### Materials provided
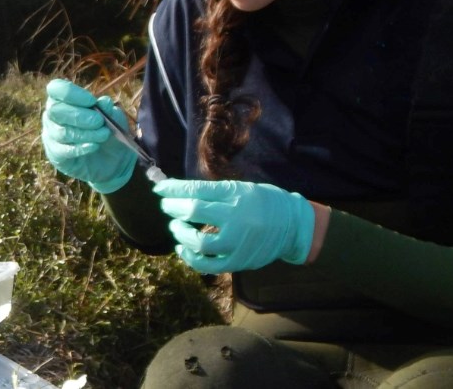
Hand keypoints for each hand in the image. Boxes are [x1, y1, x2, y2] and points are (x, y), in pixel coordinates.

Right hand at [40, 78, 135, 193]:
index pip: (56, 89)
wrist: (111, 158)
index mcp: (62, 98)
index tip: (92, 101)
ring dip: (85, 134)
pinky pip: (63, 150)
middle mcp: (52, 115)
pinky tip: (94, 146)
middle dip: (80, 116)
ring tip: (104, 134)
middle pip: (56, 111)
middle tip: (100, 121)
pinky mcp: (55, 154)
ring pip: (62, 132)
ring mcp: (51, 135)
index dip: (72, 94)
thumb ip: (107, 108)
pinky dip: (80, 148)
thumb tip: (104, 102)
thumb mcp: (112, 116)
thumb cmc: (106, 128)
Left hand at [153, 178, 314, 273]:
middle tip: (166, 205)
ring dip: (180, 233)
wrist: (293, 226)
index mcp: (236, 195)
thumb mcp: (241, 188)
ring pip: (198, 241)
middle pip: (194, 211)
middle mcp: (236, 218)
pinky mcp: (238, 261)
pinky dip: (191, 257)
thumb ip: (213, 192)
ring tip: (175, 227)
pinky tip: (183, 248)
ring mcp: (237, 242)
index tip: (159, 188)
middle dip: (173, 207)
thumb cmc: (264, 202)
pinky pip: (208, 264)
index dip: (174, 189)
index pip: (197, 190)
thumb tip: (180, 192)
######
What is needed
Which lines in the data above hold the string "index"? Return each of them.

Task output
index pip: (56, 89)
index mcp: (62, 98)
index tip: (92, 101)
index dip: (72, 94)
index mcp: (236, 195)
index tip: (159, 188)
index dip: (174, 189)
index pip: (197, 190)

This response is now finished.